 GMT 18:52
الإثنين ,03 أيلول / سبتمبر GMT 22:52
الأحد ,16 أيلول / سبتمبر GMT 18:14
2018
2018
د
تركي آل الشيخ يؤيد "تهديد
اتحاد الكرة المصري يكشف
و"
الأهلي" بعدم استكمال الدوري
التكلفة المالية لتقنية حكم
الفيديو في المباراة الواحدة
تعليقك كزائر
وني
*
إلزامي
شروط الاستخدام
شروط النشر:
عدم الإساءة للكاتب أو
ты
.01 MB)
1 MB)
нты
● ● ● ●
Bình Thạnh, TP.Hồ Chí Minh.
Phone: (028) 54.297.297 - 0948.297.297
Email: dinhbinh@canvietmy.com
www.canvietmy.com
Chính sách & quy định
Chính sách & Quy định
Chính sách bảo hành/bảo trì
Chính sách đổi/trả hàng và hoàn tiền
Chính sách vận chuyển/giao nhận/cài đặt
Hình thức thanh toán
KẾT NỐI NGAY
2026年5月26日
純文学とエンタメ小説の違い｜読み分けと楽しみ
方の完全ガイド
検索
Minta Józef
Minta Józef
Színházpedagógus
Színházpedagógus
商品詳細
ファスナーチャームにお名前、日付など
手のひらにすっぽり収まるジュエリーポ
● ● ● ●
▶ **PROBLEM REQUIREMENTS**
Please copy down the rows from the line that contains "Bình Thạnh, TP.Hồ Chí Minh." up to and including the line that contains "手のひらにすっぽり収まるジュエリーポ", unchanged.

▶ **TASK SOLUTION**
Bình Thạnh, TP.Hồ Chí Minh.
Phone: (028) 54.297.297 - 0948.297.297
Email: dinhbinh@canvietmy.com
www.canvietmy.com
Chính sách & quy định
Chính sách & Quy định
Chính sách bảo hành/bảo trì
Chính sách đổi/trả hàng và hoàn tiền
Chính sách vận chuyển/giao nhận/cài đặt
Hình thức thanh toán
KẾT NỐI NGAY
2026年5月26日
純文学とエンタメ小説の違い｜読み分けと楽しみ
方の完全ガイド
検索
Minta Józef
Minta Józef
Színházpedagógus
Színházpedagógus
商品詳細
ファスナーチャームにお名前、日付など
手のひらにすっぽり収まるジュエリーポ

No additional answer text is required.